For Walters, that meant opening up with a therapist and channeling his struggles into the band’s upcoming album, which focuses on the pressures of appearing to have it all together while truly being broken inside. The band appropriately titled the album Okay.

“We’re all imperfect and struggling people just like everybody else, and we just wanted to make examples of ourselves in these lyrics and in these songs,” Walters explains. “As composed as anybody might believe us to be, just like everybody listening, at times we’re not okay, at times we’re not enough.”

With Okay, the band was not willing to settle for mediocrity. With fresh fires fueling them forward, As It Is challenged themselves with this new material, pushing themselves in new ways and opening themselves to new sounds.

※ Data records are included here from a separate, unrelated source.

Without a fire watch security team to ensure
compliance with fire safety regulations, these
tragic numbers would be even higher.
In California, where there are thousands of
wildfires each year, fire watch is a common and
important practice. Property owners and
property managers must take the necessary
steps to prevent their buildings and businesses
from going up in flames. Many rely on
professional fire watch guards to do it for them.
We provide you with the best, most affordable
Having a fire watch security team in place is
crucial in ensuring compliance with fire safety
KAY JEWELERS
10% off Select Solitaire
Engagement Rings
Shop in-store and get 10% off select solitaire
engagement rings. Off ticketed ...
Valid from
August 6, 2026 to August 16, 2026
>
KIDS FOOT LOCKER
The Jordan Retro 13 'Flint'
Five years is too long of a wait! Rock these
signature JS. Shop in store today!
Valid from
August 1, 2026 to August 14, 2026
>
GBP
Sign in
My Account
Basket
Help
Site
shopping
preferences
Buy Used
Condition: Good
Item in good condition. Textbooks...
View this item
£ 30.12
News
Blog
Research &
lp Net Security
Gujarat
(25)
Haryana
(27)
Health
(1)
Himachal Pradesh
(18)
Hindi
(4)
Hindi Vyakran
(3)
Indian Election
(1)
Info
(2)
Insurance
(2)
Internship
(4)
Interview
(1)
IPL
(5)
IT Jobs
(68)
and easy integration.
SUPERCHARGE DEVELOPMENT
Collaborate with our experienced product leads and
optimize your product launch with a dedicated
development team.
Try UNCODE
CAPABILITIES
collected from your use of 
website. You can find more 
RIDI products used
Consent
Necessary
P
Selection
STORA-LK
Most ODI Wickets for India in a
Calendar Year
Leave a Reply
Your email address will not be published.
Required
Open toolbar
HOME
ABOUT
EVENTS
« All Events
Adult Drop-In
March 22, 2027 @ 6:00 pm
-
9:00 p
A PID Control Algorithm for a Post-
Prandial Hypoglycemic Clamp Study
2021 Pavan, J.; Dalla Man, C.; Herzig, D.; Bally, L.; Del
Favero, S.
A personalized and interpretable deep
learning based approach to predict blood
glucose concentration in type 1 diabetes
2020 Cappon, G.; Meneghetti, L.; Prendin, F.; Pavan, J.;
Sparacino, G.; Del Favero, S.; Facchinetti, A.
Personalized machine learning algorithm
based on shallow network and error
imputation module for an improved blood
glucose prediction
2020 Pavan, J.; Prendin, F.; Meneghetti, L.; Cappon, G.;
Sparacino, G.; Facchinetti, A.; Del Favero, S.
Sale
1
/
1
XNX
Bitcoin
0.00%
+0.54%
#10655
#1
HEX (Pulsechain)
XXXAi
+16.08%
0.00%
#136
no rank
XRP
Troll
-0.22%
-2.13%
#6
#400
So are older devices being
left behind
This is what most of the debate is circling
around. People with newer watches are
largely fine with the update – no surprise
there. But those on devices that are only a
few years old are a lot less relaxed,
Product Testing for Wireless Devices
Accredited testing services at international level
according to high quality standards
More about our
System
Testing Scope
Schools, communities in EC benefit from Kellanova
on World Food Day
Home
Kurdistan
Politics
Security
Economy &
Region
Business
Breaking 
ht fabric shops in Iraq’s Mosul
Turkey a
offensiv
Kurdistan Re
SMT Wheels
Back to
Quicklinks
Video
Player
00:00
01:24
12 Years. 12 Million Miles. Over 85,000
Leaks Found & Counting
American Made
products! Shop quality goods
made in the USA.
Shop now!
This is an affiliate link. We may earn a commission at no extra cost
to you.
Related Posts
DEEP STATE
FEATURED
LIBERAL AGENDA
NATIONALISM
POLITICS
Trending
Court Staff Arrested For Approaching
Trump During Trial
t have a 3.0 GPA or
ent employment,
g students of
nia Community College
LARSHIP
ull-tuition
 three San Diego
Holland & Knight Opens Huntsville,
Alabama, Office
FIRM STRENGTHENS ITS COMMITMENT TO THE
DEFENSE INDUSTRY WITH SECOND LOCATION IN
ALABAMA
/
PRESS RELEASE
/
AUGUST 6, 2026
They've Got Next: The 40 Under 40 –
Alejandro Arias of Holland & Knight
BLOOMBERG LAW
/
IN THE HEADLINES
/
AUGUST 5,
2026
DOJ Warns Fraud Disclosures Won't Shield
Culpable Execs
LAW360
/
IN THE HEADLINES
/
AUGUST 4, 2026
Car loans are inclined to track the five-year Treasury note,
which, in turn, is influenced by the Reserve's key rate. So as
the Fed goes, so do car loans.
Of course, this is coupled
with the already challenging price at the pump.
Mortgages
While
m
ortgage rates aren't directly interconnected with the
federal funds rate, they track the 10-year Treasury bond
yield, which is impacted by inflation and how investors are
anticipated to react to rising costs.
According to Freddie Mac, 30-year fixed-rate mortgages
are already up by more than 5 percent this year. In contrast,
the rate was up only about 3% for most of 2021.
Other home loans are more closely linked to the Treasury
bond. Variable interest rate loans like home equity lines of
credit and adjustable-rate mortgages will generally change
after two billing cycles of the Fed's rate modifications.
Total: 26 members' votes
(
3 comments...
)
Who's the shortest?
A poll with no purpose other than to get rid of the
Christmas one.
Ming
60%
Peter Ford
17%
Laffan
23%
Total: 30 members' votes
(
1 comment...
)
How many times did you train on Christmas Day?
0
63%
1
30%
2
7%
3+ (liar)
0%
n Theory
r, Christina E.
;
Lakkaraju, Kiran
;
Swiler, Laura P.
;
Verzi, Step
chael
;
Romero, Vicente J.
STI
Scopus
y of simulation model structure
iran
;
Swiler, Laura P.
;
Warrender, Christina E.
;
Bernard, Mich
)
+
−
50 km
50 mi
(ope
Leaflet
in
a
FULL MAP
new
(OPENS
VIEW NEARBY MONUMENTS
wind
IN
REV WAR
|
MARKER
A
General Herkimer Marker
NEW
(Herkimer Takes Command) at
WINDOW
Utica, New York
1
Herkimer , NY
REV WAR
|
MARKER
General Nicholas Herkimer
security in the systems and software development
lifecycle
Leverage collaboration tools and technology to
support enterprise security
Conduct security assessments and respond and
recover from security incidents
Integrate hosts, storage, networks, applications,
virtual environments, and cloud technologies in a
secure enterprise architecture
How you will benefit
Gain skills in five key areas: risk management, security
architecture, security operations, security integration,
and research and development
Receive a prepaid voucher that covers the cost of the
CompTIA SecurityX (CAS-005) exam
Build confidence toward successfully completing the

“I don’t think any band sets out to write a record just so that it feels adequate,” Walters says. “I think every band wants to strive for something they think is really phenomenal or something they’re going to be really proud of at the end of the day.”

And according to Walters, that was a push to rework what it meant to sound like As It Is. “Early on in the writing process, we banned the phrase ‘Oh, that doesn’t sound like an As It Is song,’ or ‘That doesn’t sound like an As It Is riff,’” Walters describes.” We just wrote what came naturally. We wrote songs that consequently don’t sound anything like typical As It Is.”

The result is an album that showcases some of the band’s most infectious hooks while still maintaining their intensity and urgency. While the music is gripping alone, the lyrics offer an endearing sincerity that brings the whole record together.

“[With this album], it was just kind of finding it within ourselves to write honestly and openly and beyond our comfort zones a lot of the time,” Walters explains. “It led to these results that we’re really proud of.”

Approaching with this level of honesty has left a positive mark on this project and on even Walters himself. “To hide and be closed off really doesn’t achieve anything as an end goal,” Walters relays. “I’ve been open with more people than I ever have in my life previously, and since all of that, I’ve become a much happier and more confident person. Instead of trying to avoid something, I’ve learned how to deal with something.”

With Okay, As It Is wish for the album to be a reminder that struggle is part of the experience of living. After all the ups and downs experienced leading up to the creation of this record, the band only hope that listeners find something to latch on to.

“We’re five people that felt like music was something we could always turn to when we felt alone or when we felt misunderstood or when we felt pain,” Walters expresses. “It’s a sincere hope with this record that it’s a consolation or a source of comfort for anybody listening, but more so a reassurance that it’s okay to be themselves, and it’s okay to be hurting or struggling or still growing because it’s okay to not be okay.”